**REQUIRED ACTIONS:**
1 – Copy the part of the Juanjo footballer article that opens with the words containing "- 2006–2007: Lanzarote" and closes with "Guadalajara / 16 / (4)".
2 – Continue the article on the footballer Juanjo from the point where it stops.
++++ SOURCE TEXT ++++
Juanjo

Personal information
- Full name: Juan José Serrano Macías
- Date of birth: 3 October 1981 (age 43)
- Place of birth: Calamonte, Spain
- Height: 1.84 m (6 ft 0 in)
- Position(s): Striker

Youth career
- Mérida

Senior career*
- Years: Team / Apps / (Gls)
- 2000–2001: Mérida Promesas / 36 / (26)
- 2001–2003: Atlético Madrid B / 40 / (3)
- 2003–2004: Alcorcón / 30 / (5)
- 2004–2005: Díter Zafra / 34 / (6)
- 2005–2006: Jaén / 31 / (4)
- 2006–2007: Lanzarote / 36 / (14)
- 2007–2008: Mazarrón / 33 / (3)
- 2008–2009: Conquense / 29 / (2)
- 2009–2010: Villanovense / 36 / (21)
- 2010–2011: Guadalajara / 37 / (20)
- 2011–2013: Granada / 0 / (0)
- 2011–2012: → Cádiz (loan) / 29 / (9)
- 2012–2013: → Logronés (loan) / 13 / (0)
- 2013: Guadalajara / 16 / (4)
- 2013–2014: Lugo / 16 / (0)
- 2014–2015: Mirandés / 31 / (2)
- 2015–2017: Villanovense / 59 / (9)
- 2017–2019: Santa Amalia

= Juanjo (footballer, born 1981) =

Spanish footballer

Juan José Serrano Macías (born 3 October 1981), commonly known as Juanjo, is a Spanish former footballer who played as a striker.

==Club career==
Juanjo was born in Calamonte, Province of Badajoz. After starting his senior career with local Mérida UD's reserve team, he went on to spend one full decade in Segunda División B. He first represented at that level Atlético Madrid B, AD Alcorcón, CD Díter Zafra, Real Jaén, UD Lanzarote, Mazarrón CF, UB Conquense, CF Villanovense and CD Guadalajara.
++++ INFORMATION SHOWN ++++
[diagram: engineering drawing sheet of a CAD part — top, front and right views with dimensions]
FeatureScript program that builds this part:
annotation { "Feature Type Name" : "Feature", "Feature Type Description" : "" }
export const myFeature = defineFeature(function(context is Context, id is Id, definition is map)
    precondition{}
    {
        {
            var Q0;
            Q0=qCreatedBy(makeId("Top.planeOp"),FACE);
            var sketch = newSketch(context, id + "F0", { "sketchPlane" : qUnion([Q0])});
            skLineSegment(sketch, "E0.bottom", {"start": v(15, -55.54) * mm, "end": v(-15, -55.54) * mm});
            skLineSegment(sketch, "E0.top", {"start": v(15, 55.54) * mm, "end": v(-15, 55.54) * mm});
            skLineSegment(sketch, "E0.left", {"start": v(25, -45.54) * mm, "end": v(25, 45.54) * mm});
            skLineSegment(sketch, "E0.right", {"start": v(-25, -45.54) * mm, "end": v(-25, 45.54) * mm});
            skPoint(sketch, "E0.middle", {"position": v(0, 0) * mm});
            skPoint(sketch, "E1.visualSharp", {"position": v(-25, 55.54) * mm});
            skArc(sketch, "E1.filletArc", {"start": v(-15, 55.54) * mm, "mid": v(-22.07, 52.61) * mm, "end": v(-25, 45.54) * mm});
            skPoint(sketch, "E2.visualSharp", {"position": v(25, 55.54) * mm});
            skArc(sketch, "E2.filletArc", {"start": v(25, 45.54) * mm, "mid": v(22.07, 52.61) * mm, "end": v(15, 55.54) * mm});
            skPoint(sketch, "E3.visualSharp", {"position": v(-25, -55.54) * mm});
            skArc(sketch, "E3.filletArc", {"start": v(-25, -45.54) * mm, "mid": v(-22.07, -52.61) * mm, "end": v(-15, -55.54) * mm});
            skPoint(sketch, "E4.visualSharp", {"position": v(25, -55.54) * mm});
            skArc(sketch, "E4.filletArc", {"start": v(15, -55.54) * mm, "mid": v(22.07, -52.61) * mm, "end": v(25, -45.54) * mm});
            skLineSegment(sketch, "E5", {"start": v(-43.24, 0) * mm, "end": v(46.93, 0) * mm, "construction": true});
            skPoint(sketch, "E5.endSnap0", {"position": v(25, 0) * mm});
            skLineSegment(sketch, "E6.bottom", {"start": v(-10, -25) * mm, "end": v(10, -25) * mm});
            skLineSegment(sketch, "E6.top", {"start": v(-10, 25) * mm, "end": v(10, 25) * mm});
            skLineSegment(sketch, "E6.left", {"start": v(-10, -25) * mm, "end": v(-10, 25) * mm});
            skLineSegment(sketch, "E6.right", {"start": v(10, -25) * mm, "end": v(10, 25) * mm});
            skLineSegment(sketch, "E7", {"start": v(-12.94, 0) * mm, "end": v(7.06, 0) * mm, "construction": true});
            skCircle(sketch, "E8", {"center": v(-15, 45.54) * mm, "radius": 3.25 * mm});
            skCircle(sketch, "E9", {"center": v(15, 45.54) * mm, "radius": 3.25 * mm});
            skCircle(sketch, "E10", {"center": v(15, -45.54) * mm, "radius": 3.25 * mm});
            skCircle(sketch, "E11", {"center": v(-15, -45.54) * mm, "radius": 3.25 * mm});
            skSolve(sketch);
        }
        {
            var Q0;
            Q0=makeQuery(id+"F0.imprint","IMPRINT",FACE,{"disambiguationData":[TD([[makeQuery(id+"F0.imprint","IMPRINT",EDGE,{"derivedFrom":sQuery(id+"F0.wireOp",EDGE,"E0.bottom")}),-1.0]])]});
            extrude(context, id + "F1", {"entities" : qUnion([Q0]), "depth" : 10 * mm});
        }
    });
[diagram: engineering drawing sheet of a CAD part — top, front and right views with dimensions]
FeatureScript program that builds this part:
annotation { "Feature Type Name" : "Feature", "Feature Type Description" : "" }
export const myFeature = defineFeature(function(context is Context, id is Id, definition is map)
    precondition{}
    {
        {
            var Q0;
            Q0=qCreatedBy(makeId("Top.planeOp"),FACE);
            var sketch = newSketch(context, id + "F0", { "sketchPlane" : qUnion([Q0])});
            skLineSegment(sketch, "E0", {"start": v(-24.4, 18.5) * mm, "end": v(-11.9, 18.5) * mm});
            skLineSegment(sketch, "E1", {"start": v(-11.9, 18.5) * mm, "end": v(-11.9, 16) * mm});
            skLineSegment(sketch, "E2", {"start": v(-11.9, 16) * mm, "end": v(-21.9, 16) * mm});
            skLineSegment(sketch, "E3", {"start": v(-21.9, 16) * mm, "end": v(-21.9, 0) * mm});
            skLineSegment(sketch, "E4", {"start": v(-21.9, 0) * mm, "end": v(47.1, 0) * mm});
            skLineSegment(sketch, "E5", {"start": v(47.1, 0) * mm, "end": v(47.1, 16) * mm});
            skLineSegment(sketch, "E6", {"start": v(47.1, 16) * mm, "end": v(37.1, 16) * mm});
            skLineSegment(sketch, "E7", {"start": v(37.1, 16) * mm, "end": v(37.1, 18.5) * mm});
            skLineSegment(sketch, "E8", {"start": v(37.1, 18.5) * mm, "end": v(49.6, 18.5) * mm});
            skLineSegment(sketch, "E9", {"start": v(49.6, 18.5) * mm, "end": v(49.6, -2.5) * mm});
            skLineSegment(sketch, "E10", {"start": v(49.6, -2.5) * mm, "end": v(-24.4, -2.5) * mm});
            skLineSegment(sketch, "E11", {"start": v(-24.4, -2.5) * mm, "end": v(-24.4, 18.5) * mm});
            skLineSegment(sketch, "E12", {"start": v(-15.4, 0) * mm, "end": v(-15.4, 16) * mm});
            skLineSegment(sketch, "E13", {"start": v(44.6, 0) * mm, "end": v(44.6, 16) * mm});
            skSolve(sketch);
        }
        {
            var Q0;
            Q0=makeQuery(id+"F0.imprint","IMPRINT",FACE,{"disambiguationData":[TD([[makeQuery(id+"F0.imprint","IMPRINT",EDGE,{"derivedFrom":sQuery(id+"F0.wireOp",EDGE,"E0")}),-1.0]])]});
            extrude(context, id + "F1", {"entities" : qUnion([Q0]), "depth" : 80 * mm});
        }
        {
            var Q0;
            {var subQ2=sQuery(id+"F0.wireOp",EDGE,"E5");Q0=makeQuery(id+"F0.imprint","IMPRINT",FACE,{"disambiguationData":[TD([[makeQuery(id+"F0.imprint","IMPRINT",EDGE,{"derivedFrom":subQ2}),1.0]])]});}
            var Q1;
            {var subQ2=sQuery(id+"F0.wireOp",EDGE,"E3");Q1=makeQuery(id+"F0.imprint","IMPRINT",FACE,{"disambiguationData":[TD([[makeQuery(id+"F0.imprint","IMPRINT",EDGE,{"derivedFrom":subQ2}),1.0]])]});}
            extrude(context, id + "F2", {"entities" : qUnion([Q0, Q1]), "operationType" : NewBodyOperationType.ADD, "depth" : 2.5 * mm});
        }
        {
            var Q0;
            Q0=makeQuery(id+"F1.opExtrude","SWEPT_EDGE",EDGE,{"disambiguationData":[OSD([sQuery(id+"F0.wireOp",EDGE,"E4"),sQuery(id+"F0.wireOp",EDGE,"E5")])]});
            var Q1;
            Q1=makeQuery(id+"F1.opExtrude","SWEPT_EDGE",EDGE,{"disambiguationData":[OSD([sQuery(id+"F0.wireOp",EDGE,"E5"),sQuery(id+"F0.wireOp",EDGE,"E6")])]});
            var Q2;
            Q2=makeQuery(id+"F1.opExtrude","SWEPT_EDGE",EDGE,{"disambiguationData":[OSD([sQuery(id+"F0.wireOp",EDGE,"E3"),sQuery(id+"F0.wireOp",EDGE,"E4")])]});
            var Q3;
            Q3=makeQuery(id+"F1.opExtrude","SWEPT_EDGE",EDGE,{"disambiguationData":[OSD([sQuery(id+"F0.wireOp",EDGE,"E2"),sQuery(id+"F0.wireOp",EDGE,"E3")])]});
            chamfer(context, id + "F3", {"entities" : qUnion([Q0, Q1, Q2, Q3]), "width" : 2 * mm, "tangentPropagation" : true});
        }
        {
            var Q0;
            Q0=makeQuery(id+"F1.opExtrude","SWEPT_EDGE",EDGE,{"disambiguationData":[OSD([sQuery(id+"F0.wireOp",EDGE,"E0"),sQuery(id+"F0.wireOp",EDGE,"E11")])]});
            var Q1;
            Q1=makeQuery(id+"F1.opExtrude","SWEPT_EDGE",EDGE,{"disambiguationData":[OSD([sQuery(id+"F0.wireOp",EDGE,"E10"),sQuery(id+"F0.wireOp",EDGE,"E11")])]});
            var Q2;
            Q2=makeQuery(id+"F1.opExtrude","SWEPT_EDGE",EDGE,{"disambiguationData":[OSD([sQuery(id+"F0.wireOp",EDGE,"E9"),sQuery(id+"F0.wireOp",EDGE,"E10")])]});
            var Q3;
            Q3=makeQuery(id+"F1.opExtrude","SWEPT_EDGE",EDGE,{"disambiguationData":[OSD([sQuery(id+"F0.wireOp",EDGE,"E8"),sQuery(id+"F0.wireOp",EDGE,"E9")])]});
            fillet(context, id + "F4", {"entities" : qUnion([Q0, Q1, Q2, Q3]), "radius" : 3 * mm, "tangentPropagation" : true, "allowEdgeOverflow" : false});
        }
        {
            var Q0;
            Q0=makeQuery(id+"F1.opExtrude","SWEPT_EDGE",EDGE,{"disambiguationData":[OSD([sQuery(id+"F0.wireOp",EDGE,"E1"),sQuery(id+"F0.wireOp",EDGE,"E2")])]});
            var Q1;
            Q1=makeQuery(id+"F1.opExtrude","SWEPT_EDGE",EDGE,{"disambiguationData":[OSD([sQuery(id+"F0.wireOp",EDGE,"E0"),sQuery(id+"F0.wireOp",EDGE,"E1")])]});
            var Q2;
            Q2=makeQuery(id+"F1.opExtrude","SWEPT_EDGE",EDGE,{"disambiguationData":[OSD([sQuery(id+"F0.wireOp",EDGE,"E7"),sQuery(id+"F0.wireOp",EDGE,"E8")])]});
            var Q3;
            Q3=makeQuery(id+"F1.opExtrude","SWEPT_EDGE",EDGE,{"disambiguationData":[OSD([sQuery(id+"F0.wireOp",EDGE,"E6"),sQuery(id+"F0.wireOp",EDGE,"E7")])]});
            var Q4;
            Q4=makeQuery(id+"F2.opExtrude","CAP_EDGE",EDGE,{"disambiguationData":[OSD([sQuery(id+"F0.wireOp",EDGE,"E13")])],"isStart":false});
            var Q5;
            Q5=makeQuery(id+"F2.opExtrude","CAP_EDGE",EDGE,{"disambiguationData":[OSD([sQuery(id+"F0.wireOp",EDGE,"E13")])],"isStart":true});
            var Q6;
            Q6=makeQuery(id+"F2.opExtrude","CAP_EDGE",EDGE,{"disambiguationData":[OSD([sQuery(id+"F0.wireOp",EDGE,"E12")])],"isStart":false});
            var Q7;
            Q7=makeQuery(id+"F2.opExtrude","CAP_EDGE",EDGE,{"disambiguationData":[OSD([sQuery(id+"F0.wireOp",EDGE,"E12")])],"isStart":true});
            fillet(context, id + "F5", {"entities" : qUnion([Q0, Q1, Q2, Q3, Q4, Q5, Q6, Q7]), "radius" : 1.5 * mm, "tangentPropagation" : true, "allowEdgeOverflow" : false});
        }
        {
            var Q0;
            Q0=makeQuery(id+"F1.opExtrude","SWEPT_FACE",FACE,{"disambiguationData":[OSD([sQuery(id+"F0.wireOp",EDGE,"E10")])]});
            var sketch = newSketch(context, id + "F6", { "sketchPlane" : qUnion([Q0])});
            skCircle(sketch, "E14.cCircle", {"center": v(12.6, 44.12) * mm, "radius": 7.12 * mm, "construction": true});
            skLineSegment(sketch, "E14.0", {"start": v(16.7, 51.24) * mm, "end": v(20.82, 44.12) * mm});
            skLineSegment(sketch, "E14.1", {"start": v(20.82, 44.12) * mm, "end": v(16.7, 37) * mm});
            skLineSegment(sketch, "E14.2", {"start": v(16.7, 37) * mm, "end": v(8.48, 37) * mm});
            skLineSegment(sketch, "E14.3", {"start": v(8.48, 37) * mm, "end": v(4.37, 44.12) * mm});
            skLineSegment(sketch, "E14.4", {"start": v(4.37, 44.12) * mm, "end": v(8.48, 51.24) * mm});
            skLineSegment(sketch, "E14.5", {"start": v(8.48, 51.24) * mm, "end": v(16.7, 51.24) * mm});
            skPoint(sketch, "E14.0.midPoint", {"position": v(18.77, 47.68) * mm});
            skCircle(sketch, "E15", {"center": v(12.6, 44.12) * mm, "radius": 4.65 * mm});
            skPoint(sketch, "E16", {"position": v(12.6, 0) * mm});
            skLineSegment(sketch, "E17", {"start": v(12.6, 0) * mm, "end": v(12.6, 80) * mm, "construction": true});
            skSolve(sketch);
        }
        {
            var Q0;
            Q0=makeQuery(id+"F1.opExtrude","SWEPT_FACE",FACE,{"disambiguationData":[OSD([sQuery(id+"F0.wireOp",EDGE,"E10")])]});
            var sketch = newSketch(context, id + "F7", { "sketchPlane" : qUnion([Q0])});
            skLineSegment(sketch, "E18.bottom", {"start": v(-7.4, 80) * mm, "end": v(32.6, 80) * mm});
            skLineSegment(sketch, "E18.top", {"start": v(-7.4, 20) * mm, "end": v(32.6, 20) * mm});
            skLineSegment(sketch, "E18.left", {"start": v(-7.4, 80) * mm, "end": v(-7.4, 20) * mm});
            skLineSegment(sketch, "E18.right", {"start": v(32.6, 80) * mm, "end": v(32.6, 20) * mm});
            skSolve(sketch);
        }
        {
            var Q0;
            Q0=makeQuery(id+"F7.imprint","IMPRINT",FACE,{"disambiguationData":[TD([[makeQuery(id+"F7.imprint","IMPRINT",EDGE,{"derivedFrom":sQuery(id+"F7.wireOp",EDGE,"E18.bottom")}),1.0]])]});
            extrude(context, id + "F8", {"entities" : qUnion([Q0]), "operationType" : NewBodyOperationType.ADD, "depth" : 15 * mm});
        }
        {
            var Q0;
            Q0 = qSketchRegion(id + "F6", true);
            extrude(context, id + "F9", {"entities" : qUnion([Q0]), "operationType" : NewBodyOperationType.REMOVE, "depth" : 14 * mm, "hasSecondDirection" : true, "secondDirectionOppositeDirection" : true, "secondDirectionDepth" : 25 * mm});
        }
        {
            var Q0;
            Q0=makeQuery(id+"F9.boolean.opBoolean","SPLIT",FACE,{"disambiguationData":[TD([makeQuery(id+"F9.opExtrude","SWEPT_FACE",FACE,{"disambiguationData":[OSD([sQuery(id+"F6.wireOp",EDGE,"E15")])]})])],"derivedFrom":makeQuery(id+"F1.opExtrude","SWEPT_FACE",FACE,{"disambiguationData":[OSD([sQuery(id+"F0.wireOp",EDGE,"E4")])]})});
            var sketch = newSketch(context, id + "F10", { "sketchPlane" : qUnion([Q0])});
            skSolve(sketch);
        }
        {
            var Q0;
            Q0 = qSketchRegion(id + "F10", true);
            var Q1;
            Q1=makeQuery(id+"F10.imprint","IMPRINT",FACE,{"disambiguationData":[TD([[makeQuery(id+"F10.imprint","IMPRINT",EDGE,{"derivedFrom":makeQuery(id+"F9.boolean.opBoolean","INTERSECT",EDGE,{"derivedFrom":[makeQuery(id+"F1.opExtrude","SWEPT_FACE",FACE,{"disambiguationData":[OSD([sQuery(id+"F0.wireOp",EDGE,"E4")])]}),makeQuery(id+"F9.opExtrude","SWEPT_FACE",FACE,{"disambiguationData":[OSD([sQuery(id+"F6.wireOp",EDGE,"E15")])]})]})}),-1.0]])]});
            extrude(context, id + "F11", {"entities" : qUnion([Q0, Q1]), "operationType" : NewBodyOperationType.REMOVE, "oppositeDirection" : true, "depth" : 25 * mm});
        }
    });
++++
**REPLIES:**
1 –
- 2006–2007: Lanzarote / 36 / (14)
- 2007–2008: Mazarrón / 33 / (3)
- 2008–2009: Conquense / 29 / (2)
- 2009–2010: Villanovense / 36 / (21)
- 2010–2011: Guadalajara / 37 / (20)
- 2011–2013: Granada / 0 / (0)
- 2011–2012: → Cádiz (loan) / 29 / (9)
- 2012–2013: → Logronés (loan) / 13 / (0)
- 2013: Guadalajara / 16 / (4)

2 –
Juanjo joined La Liga club Granada CF in 2011 but never represented it officially, being loaned to Cádiz CF and UD Logroñés in the same tier. On 20 January 2013 he terminated his contract and returned to Guadalajara, signing a two-and-a-half-year deal.

Aged already 31, Juanjo made his first appearance in Segunda División on 26 January 2013, starting in a 0–2 away loss against Girona FC. His first goal with the professionals came on 30 March as he scored the only at UD Las Palmas, and he netted a second the following weekend, contributing to a 3–1 home victory over Córdoba CF.

On 23 August 2013, Juanjo moved to fellow league side CD Lugo. He totalled only 603 minutes of action in his first and only season, and subsequently joined CD Mirandés also of the second division.

After one season on Lugo, Juanjo played the 2014-15 Segunda División for CD Mirandés, and in the next two seasons for Segunda División B club CF Villanovense.

On 18 July 2017 he joined to CD Santa Amalia on Tercera División. Juanjo retired as a player in August 2019.